Work order 1 |
In the Opera GO description, at what venue do the performances start?
Work order 2 |
Pick up the Opera GO description after its last sentence and keep writing it.

Document section |
━━━━━━━━━━━━━━━━
Opera GO is an operatic scavenger hunt which sets out to take the audience on a journey through Luxembourg City to playfully discover opera through Augmented Reality (AR), with several performances throughout March and April, starting at De Gudde Wëllen in Luxembourg-Grund.

This quirky, playful walkabout experience mixing live performance and Augmented Reality starts as a celebration of creativity with live music loosely based on Ambroise Thomas’ Le songe d’une nuit d’été and Mozart’s Zauberflöte at De Gudde Wëllen.

Shakespeare’s bon-vivant Falstaff is celebrating creativity and the arts at his favourite local bar. As the party is in full swing, Mozart’s Queen of the Night appears, shocked to find that her dear operas have (literally) flown out the window. She relies on the audience’s bravery to go on a quest through the city to get her beloved operas back.

The participants are sent out to free Eurydice from the underworld and to put back into order an aria of The Barber of Seville that’s been scattered in front of the Grand Ducal Palace. Participants will have to pass through a virtual maze, and further on, a magical forest appears once they hit the right rhythm.
━━━━━━━━━━━━━━━━
Listed entries |
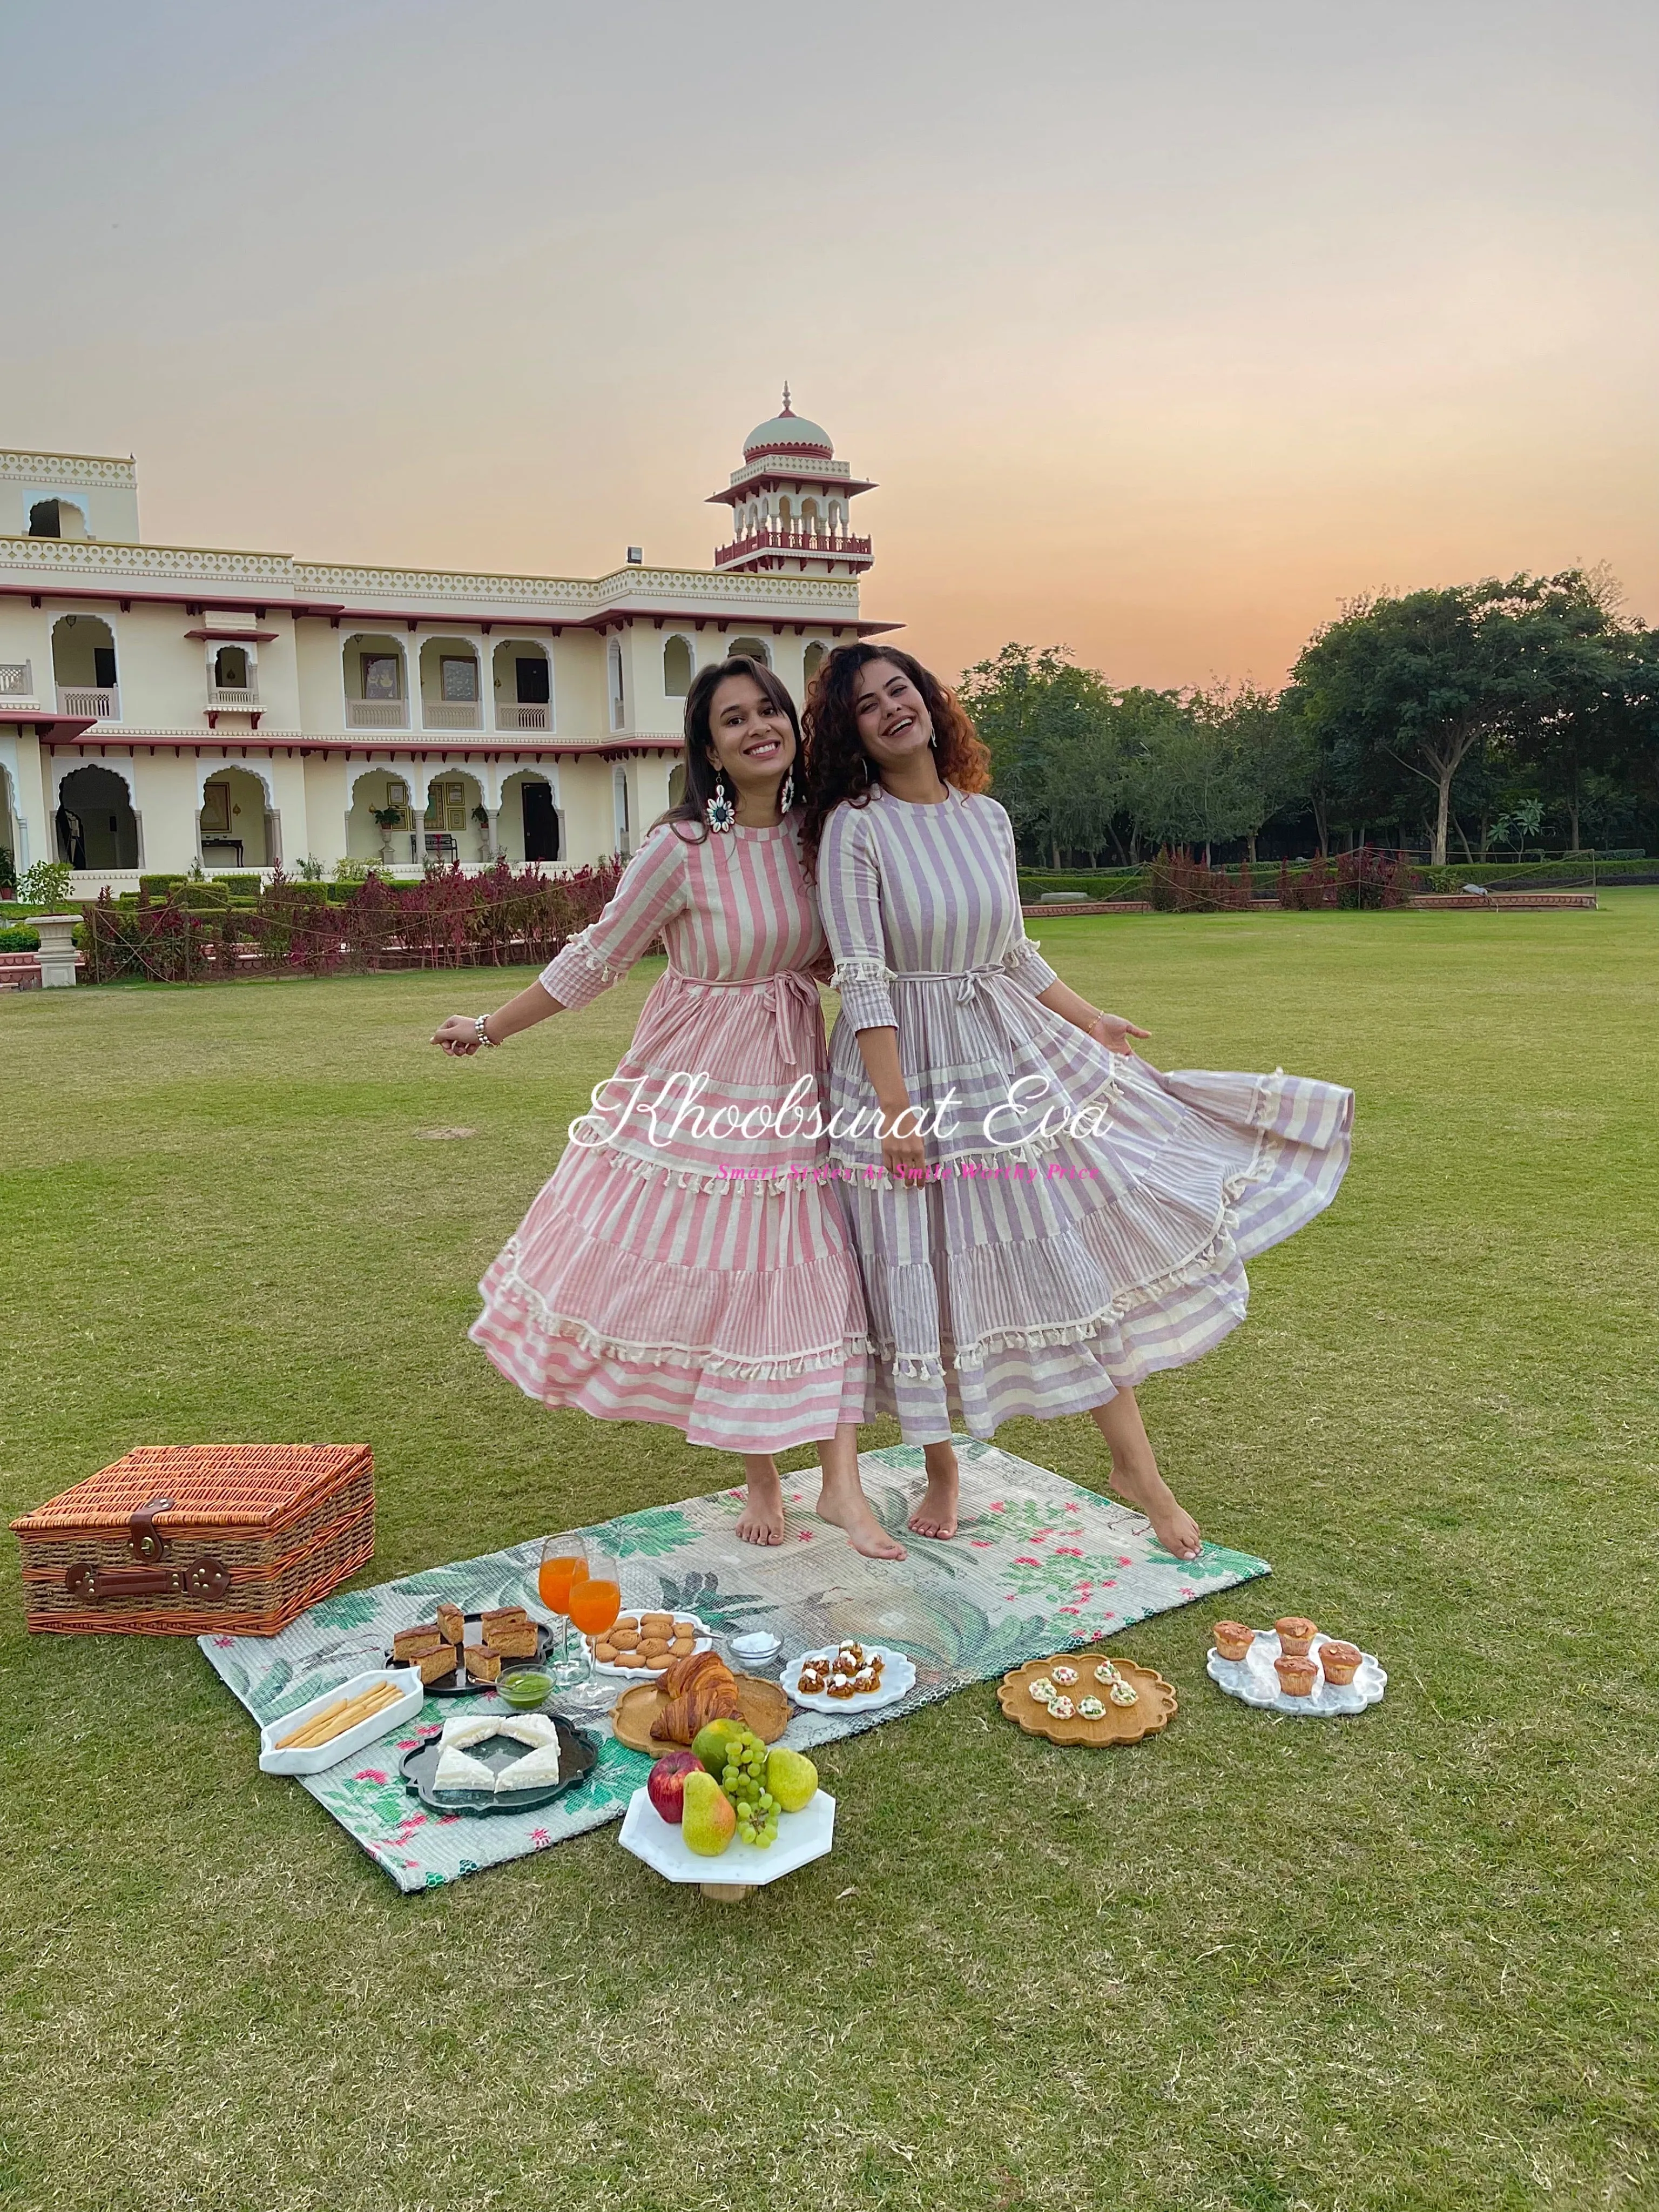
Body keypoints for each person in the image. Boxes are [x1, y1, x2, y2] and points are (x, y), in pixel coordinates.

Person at [800, 643, 1353, 1557]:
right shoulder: (857, 828)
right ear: (851, 734)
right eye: (868, 705)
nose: (892, 708)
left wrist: (1091, 1017)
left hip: (1001, 1054)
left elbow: (1014, 950)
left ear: (931, 701)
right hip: (898, 1066)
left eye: (901, 689)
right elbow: (861, 974)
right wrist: (894, 1111)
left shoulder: (987, 817)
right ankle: (941, 1465)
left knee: (1063, 1249)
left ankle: (1137, 1467)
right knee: (917, 1266)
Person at [433, 655, 903, 1559]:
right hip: (699, 1083)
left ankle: (841, 1480)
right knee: (733, 1268)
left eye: (770, 710)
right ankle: (763, 1469)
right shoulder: (681, 849)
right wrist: (491, 1027)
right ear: (711, 751)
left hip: (795, 1076)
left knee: (816, 1262)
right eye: (734, 720)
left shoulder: (823, 835)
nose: (759, 727)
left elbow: (837, 948)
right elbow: (598, 957)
━━━━━━━━━━━━━━━━
Written response 1 |
At De Gudde Wëllen in Luxembourg-Grund.

Written response 2 |
According to the organisers, theatre itself is a kind of virtual or extended reality where viewers go to a space to experience something that overwrites their daily experience. The use of XR in performing arts thus simply provides an extension of the kind of experience that theatre already invites its audiences to explore.

Anne Simon came up with the original idea for Opera GO in a discussion with her long-term musical collaborator, cellist, singer and performer Anthime Miller, whilst talking about ways to explore taking opera “to the streets”. This was the result of a discussion about the possibility of using the potential of new technology to democratise access to high art by creating an entry point via pop cultural forms.

Theatres were not historically the dark, hushed spaces that they are today. Ancient playwrights often wrote the audience into the architecture of their plays. In Shakespeare’s history plays, for instance, the kings often speak to their troops by turning to the audience, many of whom would have been soldiers at one point in their lives. Here, technology is used to enable audiences to reenact that older mode of spectatorship.

Turning to AR, the idea of audience participation is taken to a different level: on top of the audience being built into the architecture of the play (Papageno), the play will also be placed inside the architecture of everyday spaces. This project is about the enchantment of theatricalising non-theatrical spaces and thus discovering that theatre/opera/the arts - the imaginative - is all around, the organisers noted.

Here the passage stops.